Вскоре после этого произошла у меня с этим Гусевым забавная встреча.
Мои буржуазные друзья повезли меня после театра ужинать в один из дорогих ночных ресторанов с музыкой и артистической программой. Публика там была богатая, пили шампанское.
Вот вижу я, недалеко от нас сидит девица, к стилю этого дорогого кабаре совсем не подходящая. Густо набеленная, разляписто одетая — прямо Соня Мармеладова с Сенного рынка. А рядом с ней из-за серебряного ведра с бутылкой шампанского выглянуло какое-то знакомое лицо. Выглянуло и сразу спряталось. Я даже не смогла разглядеть, кто это. Но вот один из моих спутников говорит:
— Там, за третьим столиком, какой-то тип вами заинтересовался. Все поглядывает.
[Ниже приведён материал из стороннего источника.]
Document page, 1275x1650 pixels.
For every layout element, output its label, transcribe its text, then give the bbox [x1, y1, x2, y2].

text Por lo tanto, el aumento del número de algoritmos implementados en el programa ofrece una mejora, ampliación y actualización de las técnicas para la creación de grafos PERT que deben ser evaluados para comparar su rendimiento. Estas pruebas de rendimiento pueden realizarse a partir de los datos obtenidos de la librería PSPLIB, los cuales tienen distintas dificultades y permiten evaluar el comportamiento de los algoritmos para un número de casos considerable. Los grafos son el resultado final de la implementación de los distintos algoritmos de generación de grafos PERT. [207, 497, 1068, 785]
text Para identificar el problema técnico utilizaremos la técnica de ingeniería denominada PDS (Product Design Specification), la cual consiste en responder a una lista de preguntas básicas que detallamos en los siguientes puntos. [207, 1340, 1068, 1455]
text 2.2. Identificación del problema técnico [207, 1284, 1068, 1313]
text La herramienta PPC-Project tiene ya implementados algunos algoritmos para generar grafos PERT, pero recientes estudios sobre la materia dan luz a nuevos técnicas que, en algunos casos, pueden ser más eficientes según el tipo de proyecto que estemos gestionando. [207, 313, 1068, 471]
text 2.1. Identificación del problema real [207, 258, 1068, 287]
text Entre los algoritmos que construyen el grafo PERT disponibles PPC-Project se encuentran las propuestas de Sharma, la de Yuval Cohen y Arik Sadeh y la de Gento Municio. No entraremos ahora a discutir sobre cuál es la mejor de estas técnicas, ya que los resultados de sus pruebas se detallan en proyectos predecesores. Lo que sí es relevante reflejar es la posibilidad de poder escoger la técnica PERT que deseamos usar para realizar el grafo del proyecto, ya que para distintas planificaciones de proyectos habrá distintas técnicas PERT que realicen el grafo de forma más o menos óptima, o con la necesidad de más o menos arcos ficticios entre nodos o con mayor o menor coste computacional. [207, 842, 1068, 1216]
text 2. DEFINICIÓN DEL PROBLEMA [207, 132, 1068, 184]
Я быстро обернулась и сразу встретилась глазами с Гусевым. Это он прятался от меня за бутылку. Он и опять спрятался, но, очевидно, понял, что я его узнала, и решил действовать. Красный, распаренный и растерянный подошел к нашему столу.
— Вот в каких ужасных вертепах приходится иногда прятаться, — сказал он хриплым голосом.
— Бедненький, — вздохнула я. — Как я вас понимаю! Вот и наша компания тоже решила здесь спрятаться. Подумать только, что приходится иногда терпеть. Музыка, балетные номера, неаполитанские песни. Прямо ужасно!
Он покраснел еще больше, засопел носом и отошел.
Критическую статью Антона Крайнего (3. Гиппиус) на литературную тему не напечатали. Отчет о театре, о новой пьесе, тоже не поместили.
— Почему?
— Ленин говорит, что это не должно интересовать рабочего читателя, который литературой не интересуется и в театры не ходит.
Спросила у Ленина.
— Да, это верно. Сейчас не время.
— Но ведь нашу газету читают не только рабочие.